Before coming to DTS I really struggled with the question if God truly loved me. During the beginning of my senior year of high school, I wasn’t following the Lord at all. I had stopped going to church and stopped hanging out with my church friends. Anything that had to do with God, I wanted no part in.
A lot had happened during my junior year, all of which I blamed God for. In the span of three months, two people close to me had suddenly died and I was diagnosed with a rare genetic syndrome called Ehlers Danlos Syndrome (EDS), which put many limitations on what I could do physically. I was the first in my family to be diagnosed with EDS. In what seemed like overnight, my entire life had changed. I was hopeless and angry. I felt alone. No one around me could understand what I was going through. All the plans I had for my future were suddenly gone.

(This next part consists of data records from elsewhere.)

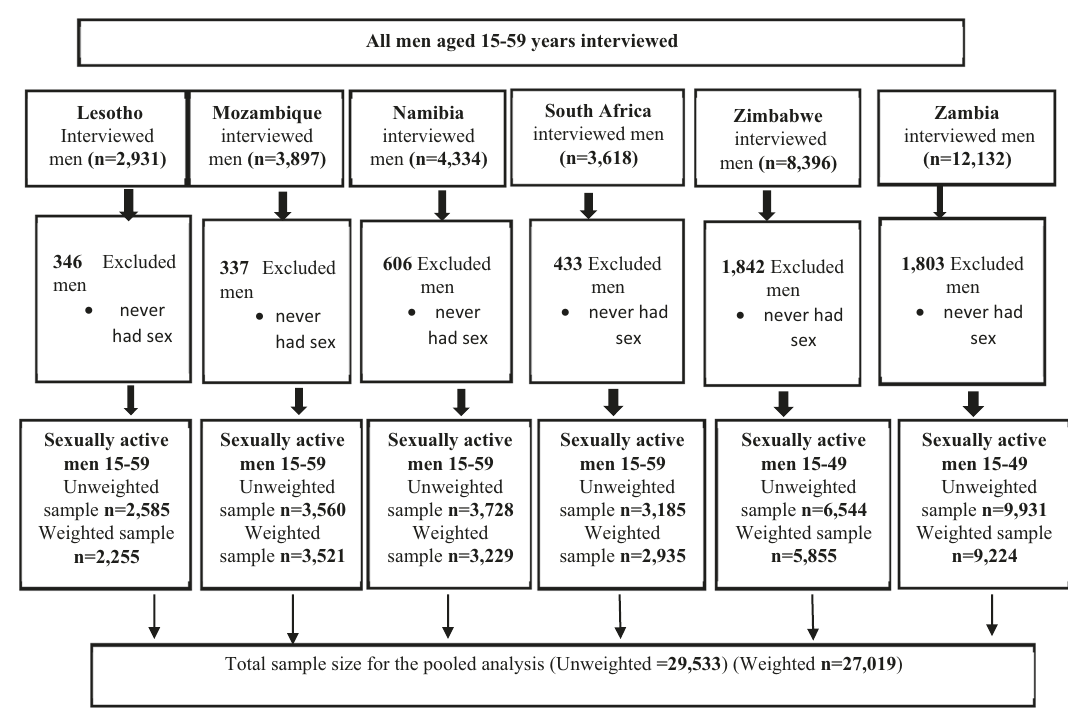
Fig. 1 Sample derivation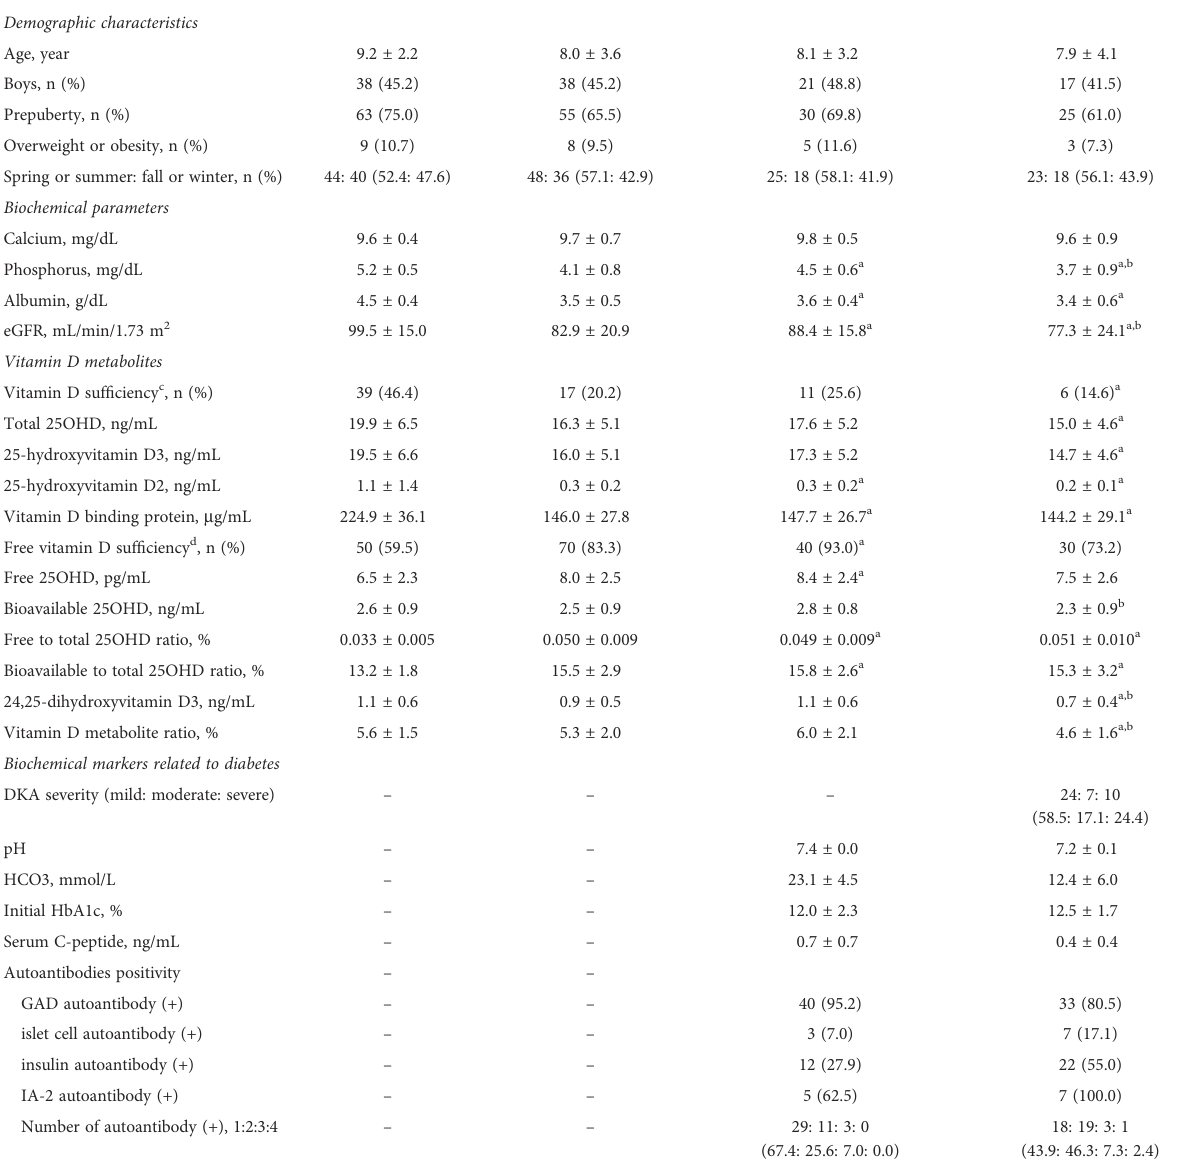
TABLE 1 Demographic characteristics and biochemical parameters between healthy control children and patients with type 1 diabetes, grouped by presence of diabetic ketoacidosis at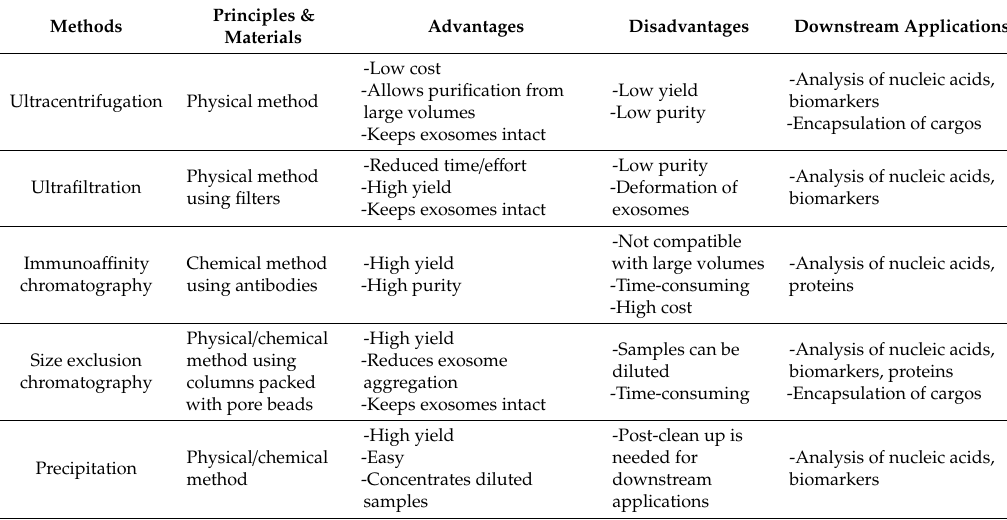
Table 1. Summary of exosome isolation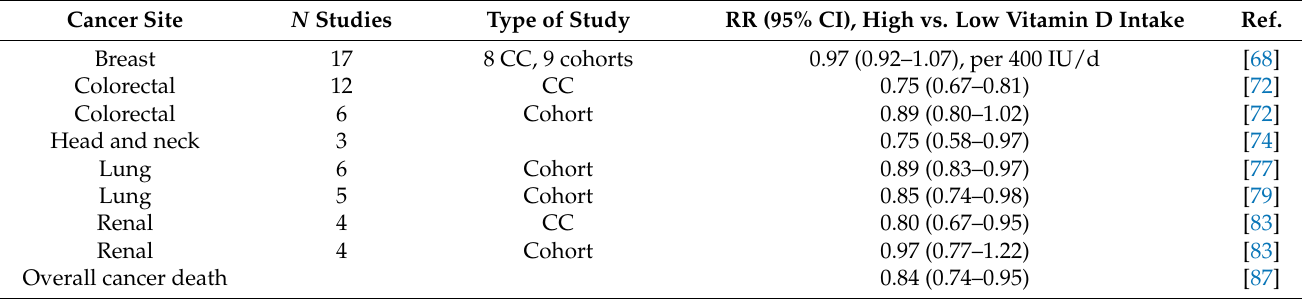
Table 6. Meta-analyses of observational studies of the risk of incidence of individual cancer sites related to vitamin D intake.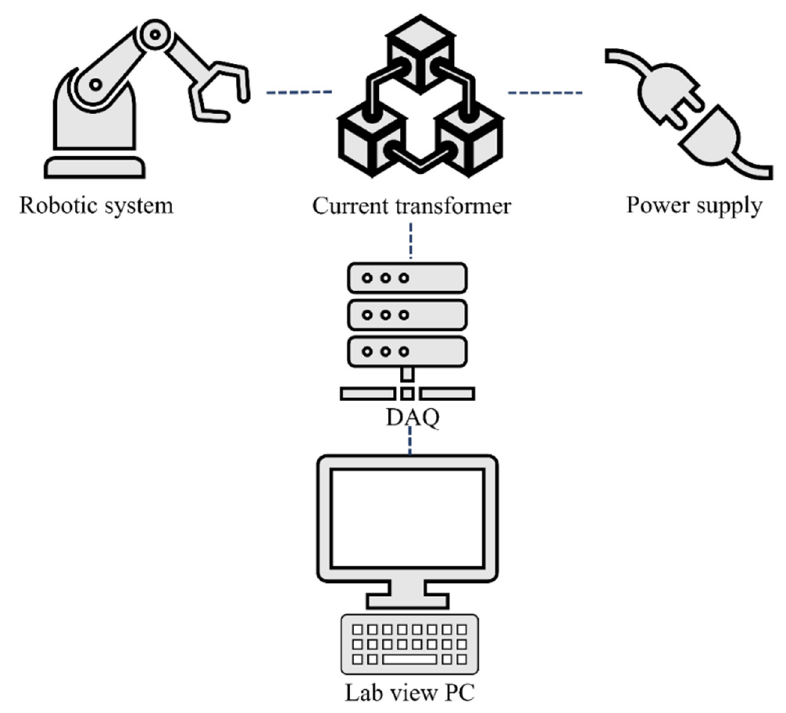
Figure 3. Demonstration of the DAQ system.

I had no idea what to expect from my condition or how it would affect me completely as I get older. Dreams I had I could no longer hope to achieve. Through all the anger I had towards God, He still met me there. I knew that He had forgiven me, but I wasn’t convinced that He loved me, I mean I had completely turned my back on Him. I was still angry and hurt by what had happened to me, though I would never admit it to anyone.

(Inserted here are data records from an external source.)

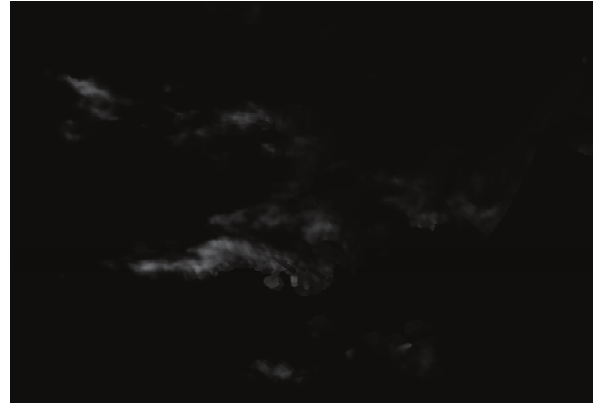
Figure 6. Conversion result of the rainfall data measured by the X-band MP radar (2017.7.5 13:00).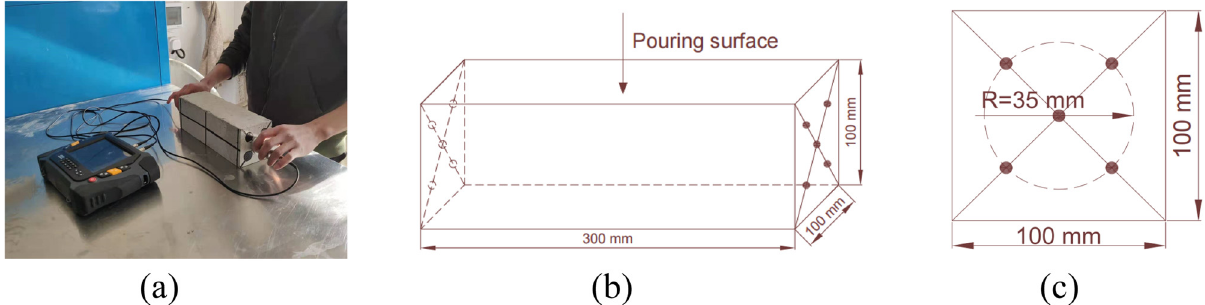
Figure 5: Ultrasonic wave velocity measurement: ( a ) actual operation diagram, ( b ) layout of measuring points, and ( c ) front view of the survey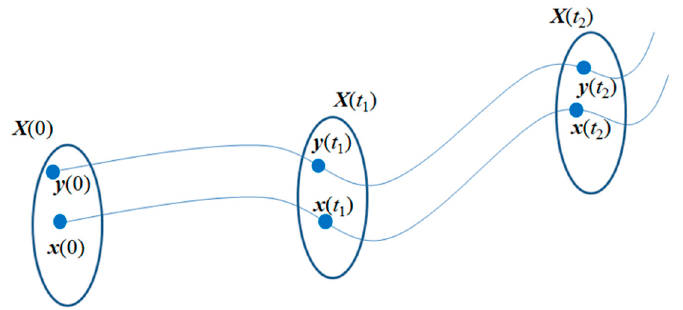
Figure 3. Phase portrait system.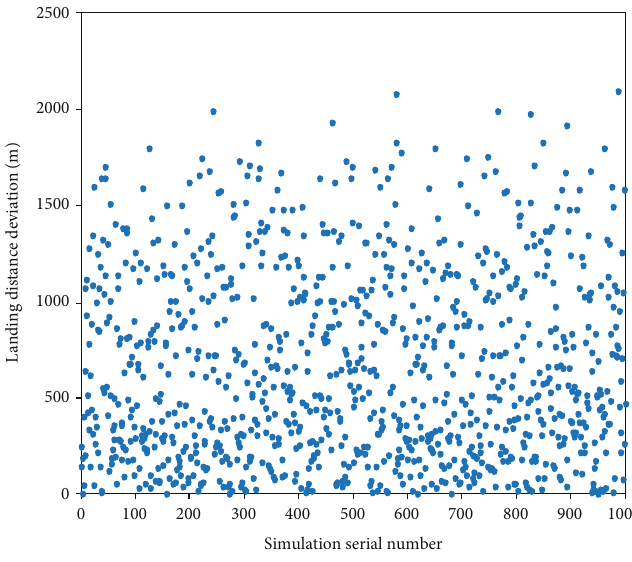
Figure 12: Deviation of landing distance.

In what seemed like overnight, my entire life had changed. I was hopeless and angry. I felt alone.
So when He asked me to do a DTS, I thought this would be my one way for me to truly get Him to love me again. I thought that if I did everything perfectly in DTS He would forgive all my anger towards Him and forgive me. Nothing I did made me feel like it was enough. I didn’t feel like I was worthy enough to even ask for forgiveness or to ask Him to love me.
There was this one day during worship, when the Lord said to me, “Gabi, you are enough for me. Am I enough for you?” In that moment I realized I had made myself my savior. Through my works, I was trying to save myself by what I could present to God. Essentially, I didn’t see the cross and what Jesus had done for me, as enough to save me. Through the cross I was made worthy. Where I didn’t see myself as ever being worthy enough for Him, He’d always seen me as worthy. I realized that God saw me as priceless. God loves me without me doing anything for Him. Even through all the anger and hurt I still had towards Him, I was still enough for Him. He still saw me as worthy. He didn’t see me for what I could do for Him, He just saw me.
There was this one day during worship, when the Lord said to me, “Gabi, you are enough for me. Am I enough for you?”
Now, I walk in the confidence that the Lord loves me always. Even when I’m in a bad mood with Him or have a pity party or avoid hard things He wants to talk with me about, He still pursues me, still loves me, still is right next to me. I am confident in the fact that God is my savior, my father, my most loyal friend. I am confident that His love for me will never fail, even when I do.